OTTAWA – La Cour suprême du Canada va déterminer si une Albertaine peut poursuivre l’autorité réglementaire du secteur énergétique de sa province en lien avec ses allégations selon lesquelles la fracturation hydraulique a contaminé son puits au point où l’on peut mettre le feu à l’eau.

Jessica Ernst a entamé une poursuite en 2007 contre l’autorité albertaine et l’entreprise Encana, établie à Calgary, et a amendé sa déclaration en 2011 pour inclure le ministère de l’Environnement de l’Alberta.

Les tribunaux albertains ont refusé la tentative de la province de faire rejeter l’action entreprise contre elle.

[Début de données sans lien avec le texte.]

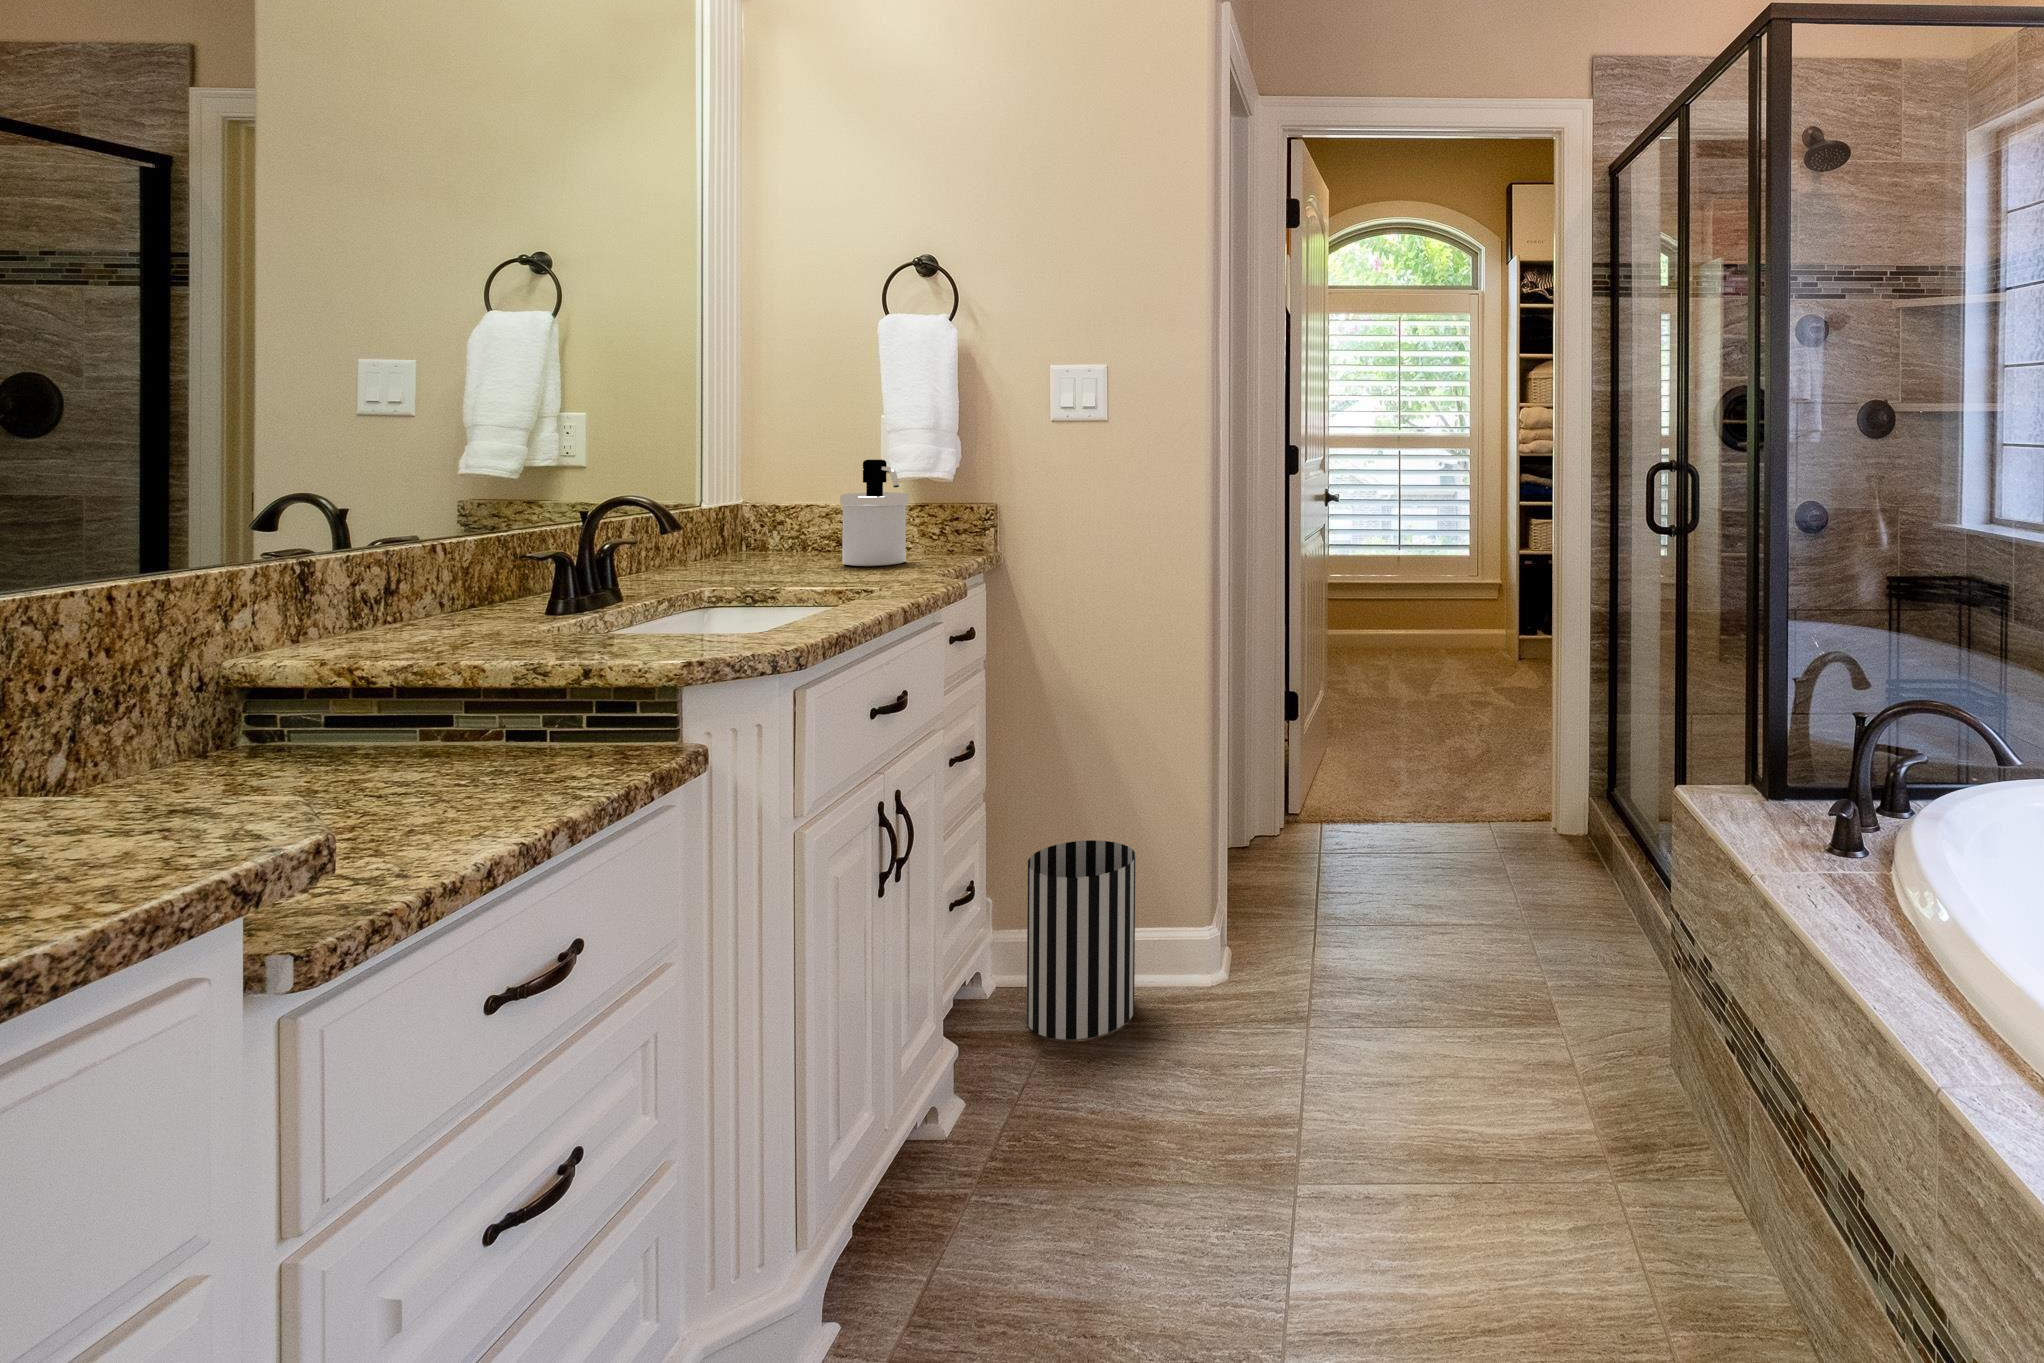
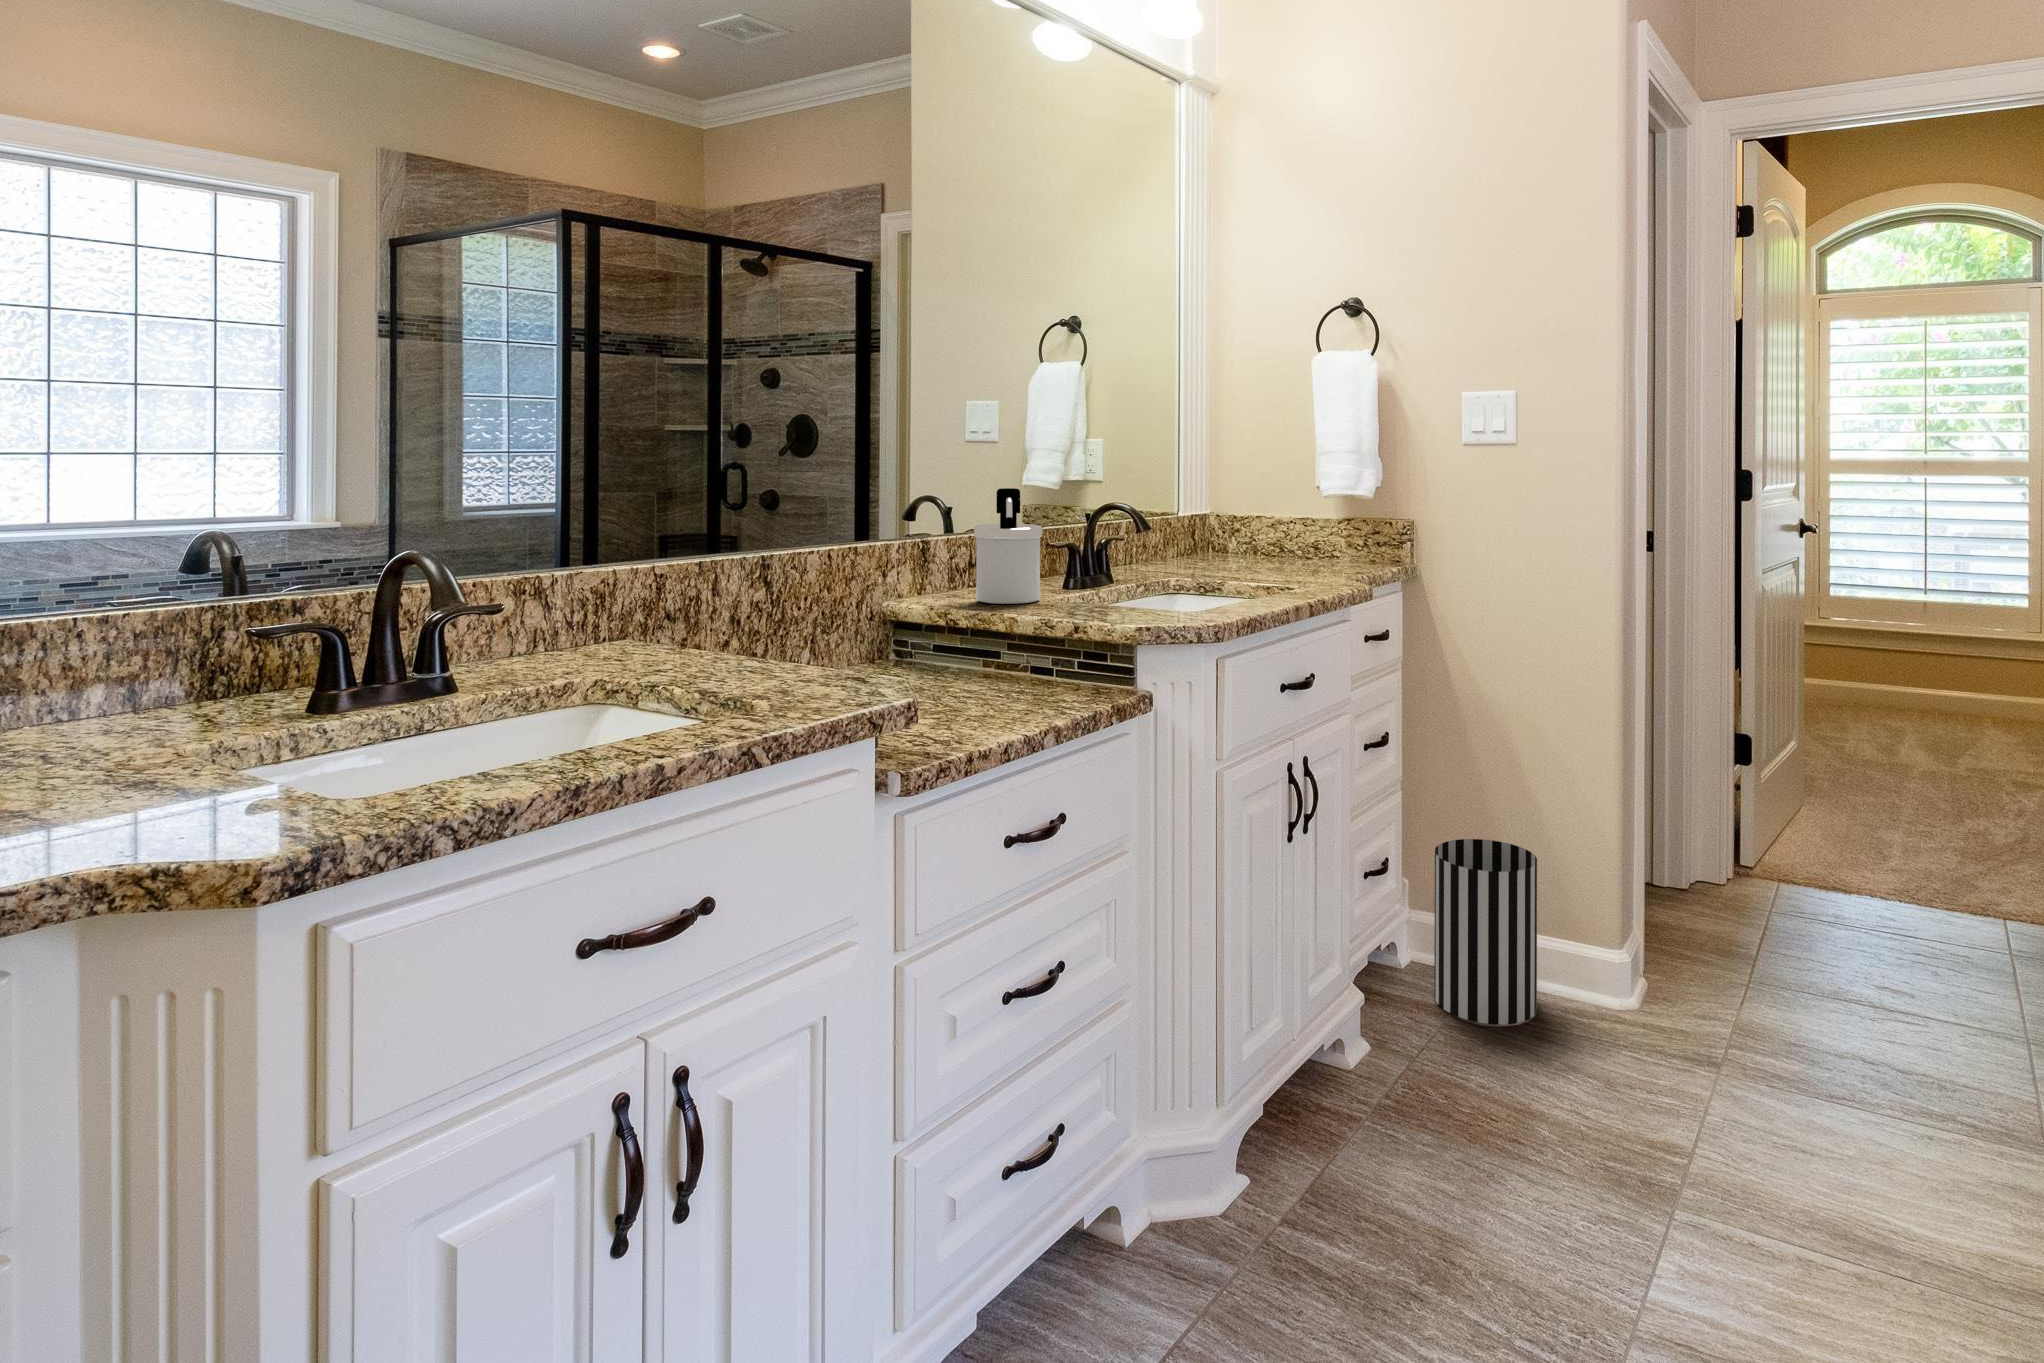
soap dispenser: present [840,459,908,566] -> present [974,488,1042,604]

Ils ont toutefois exempté le régulateur, citant l’immunité prévue à la Loi sur la protection des ressources énergétiques de l’Alberta.

Mme Ernst a demandé à la Cour suprême de renverser cette décision et les juges ont annoncé jeudi qu’ils acceptaient d’entendre son appel.

Elle allègue que la fracturation hydraulique sur ses terres, au nord-est de Calgary, a relâché des quantités dangereuses de produits chimiques, dont du méthane, dans son puits, et que ses préoccupations n’ont pas été adéquatement examinées.

Comme c’est toujours le cas, la Cour suprême n’a pas donné de motifs pour justifier sa décision d’entendre l’appel.